Your genetic algorithm will, at each iteration, return a set of
candidate solutions (features subsets, in your case). The next task
in GA, or any combinatorial optimization, is to rank those candiate
solutions by their cost function score. In your case, the cost
function is a simple summation of the eigenvalue proportion for each
feature in that subset. (I guess you would want to scale/normalize
that calculation so that the higher numbers are the least fit
though.)
A sample calculation (using python + NumPy):
>>> # there are many ways to do an eigenvalue decomp, this is just one way
>>> import numpy as NP
>>> import numpy.linalg as LA
>>> # calculate covariance matrix of the data set (leaving out response variable column)

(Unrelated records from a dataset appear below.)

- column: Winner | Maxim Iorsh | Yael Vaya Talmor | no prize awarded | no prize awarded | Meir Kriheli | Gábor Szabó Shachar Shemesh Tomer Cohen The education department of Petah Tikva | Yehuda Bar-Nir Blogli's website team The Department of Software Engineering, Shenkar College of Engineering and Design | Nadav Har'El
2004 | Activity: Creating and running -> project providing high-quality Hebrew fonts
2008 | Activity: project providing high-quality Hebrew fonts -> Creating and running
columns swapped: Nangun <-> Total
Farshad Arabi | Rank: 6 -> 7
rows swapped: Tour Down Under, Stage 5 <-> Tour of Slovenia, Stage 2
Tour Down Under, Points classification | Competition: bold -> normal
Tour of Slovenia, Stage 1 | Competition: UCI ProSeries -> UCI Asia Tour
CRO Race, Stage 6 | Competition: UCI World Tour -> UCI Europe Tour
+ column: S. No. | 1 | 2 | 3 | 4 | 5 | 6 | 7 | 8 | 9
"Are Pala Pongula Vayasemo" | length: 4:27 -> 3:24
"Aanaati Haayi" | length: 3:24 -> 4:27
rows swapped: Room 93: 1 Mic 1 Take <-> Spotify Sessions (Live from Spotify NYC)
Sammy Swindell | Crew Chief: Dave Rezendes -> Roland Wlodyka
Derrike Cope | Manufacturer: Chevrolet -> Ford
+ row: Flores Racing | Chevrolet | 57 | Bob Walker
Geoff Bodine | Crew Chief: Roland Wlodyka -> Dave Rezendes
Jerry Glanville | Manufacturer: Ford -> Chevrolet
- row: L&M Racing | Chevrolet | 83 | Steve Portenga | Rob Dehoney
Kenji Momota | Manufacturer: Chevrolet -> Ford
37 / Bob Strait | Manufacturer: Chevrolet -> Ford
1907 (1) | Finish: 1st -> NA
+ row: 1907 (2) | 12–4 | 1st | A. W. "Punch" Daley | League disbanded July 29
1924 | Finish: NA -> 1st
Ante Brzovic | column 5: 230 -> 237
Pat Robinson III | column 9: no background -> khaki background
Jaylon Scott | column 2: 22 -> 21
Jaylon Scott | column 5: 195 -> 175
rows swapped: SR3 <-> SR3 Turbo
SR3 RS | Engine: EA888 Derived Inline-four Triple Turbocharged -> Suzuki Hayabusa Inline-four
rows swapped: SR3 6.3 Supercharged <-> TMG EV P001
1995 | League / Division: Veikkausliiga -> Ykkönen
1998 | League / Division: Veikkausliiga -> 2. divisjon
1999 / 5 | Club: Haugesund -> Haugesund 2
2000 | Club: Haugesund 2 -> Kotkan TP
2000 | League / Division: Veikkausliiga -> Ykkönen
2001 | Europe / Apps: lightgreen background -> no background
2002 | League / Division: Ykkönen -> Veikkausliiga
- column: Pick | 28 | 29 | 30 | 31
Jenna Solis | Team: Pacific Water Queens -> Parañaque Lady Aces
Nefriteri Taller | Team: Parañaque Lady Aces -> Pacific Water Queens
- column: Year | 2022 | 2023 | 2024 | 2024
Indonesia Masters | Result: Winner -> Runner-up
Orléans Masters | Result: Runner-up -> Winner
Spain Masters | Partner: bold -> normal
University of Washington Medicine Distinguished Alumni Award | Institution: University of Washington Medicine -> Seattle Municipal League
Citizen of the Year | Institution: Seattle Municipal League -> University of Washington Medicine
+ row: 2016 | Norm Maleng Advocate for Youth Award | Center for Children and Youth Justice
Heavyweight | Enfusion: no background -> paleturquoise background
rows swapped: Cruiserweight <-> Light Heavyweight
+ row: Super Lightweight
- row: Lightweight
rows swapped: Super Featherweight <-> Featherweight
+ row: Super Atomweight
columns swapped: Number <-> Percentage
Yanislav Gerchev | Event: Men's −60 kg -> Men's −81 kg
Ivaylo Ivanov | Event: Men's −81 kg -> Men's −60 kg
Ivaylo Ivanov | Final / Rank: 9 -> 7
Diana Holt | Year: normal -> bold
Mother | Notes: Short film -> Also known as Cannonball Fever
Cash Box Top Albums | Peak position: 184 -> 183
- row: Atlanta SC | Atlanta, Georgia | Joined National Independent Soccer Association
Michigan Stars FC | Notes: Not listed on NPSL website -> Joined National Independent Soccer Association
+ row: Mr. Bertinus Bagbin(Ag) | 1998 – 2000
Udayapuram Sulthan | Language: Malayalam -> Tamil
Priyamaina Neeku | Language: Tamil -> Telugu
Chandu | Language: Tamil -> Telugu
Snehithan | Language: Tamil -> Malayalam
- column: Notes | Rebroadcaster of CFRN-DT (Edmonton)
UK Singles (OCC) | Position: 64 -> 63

>>> C = NP.corrcoef(d3, rowvar=0)
>>> C.shape
(4, 4)
>>> C
array([[ 1. , -0.11, 0.87, 0.82],
[-0.11, 1. , -0.42, -0.36],
[ 0.87, -0.42, 1. , 0.96],
[ 0.82, -0.36, 0.96, 1. ]])
>>> # now calculate eigenvalues & eivenvectors of the covariance matrix:
>>> eva, evc = LA.eig(C)
>>> # now just get value proprtions of each eigenvalue:
>>> # first, sort the eigenvalues, highest to lowest:
>>> eva1 = NP.sort(eva)[::-1]
>>> # get value proportion of each eigenvalue:
>>> eva2 = NP.cumsum(eva1/NP.sum(eva1)) # "cumsum" is just cumulative sum
>>> title1 = "ev value proportion"
>>> print( "{0}".format("-"*len(title1)) )
-------------------
>>> for row in q :
print("{0:1d} {1:3f} {2:3f}".format(int(row[0]), row[1], row[2]))
ev value proportion
1 2.91 0.727
2 0.92 0.953
3 0.14 0.995
4 0.02 1.000
so it's the third column of values just above (one for each feature) that are summed (selectively, depending on which features are present in a given subset you are evaluating with the cost function).